Of course, effects from the Colombian civil
war are nothing new for residents of the Venezuelan border. Many ranchers,
for example, have long sent the
Colombian guerrillas monthly payments to protect themselves against
kidnapping. The payments are referred to as "vaccines."
But this year has seen a sharp rise in kidnappings,
and a newspaper near the border estimated that a kidnapping took place
every three days on average. Many
of the victims, Venezuelans believe, are "sold" to Colombian guerrillas
or paramilitaries, who have hideouts in which to hold captives for long
periods.
"The participation of the Colombian guerrillas
has been demonstrated in many cases," said Fernando Villasmil, president
of the state legislature of Zulia, on the
border with Colombia. Mr. Villasmil said, "The voice of the FARC" radio
broadcasts from Venezuelan soil.
The U.S.-backed drug eradication program has
not eliminated Colombia's coca farming, but the crop has shifted northward,
closer to the Venezuelan border,
and the fighting has accompanied it.
This has sent a wave of refugees into Venezuela
and increased cultivation of coca and the opium poppies (used to make heroin)

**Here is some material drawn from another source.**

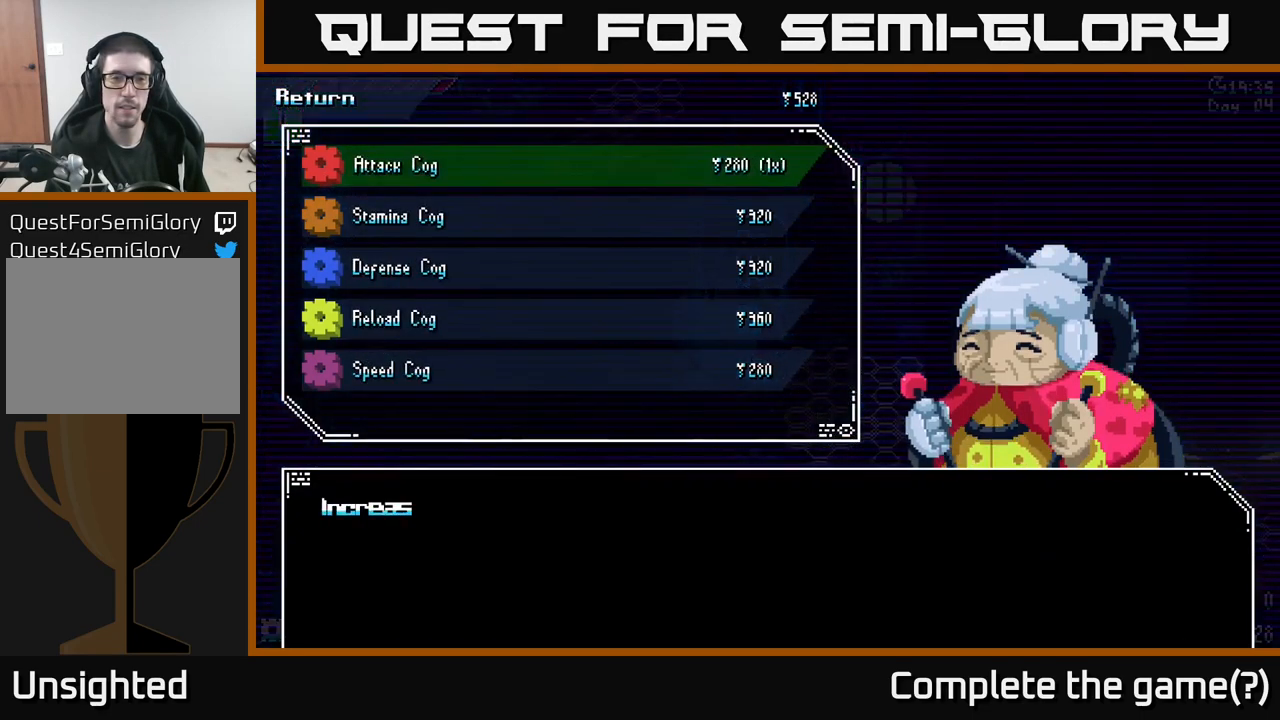
{"buttons": [], "left_stick": "down", "right_stick": "center", "events": [[150, "left_stick", "center"], [200, "left_stick", "down"], [350, "left_stick", "center"], [450, "left_stick", "down"]]}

in the hills along the border, said
Javier Armata, who represents the Yupa Indians in Zulia's legislature.
"The whole range of hills is planted with
drugs," said Mr. Armata, who estimated that acreage has almost doubled
in two years. He estimated that in the past two
years, drug acreage has risen 80 percent on the Venezuelan side.
Despite the wishes of Colombian leaders, Venezuelan
soldiers stationed along the frontier are not eager to resume hostilities
with the Colombian guerrillas, who
took a high toll on Venezuelan border troops in the late 1990s.
Sealing the border, which in many areas consists
of a river so shallow a person can wade across it, would be impossible.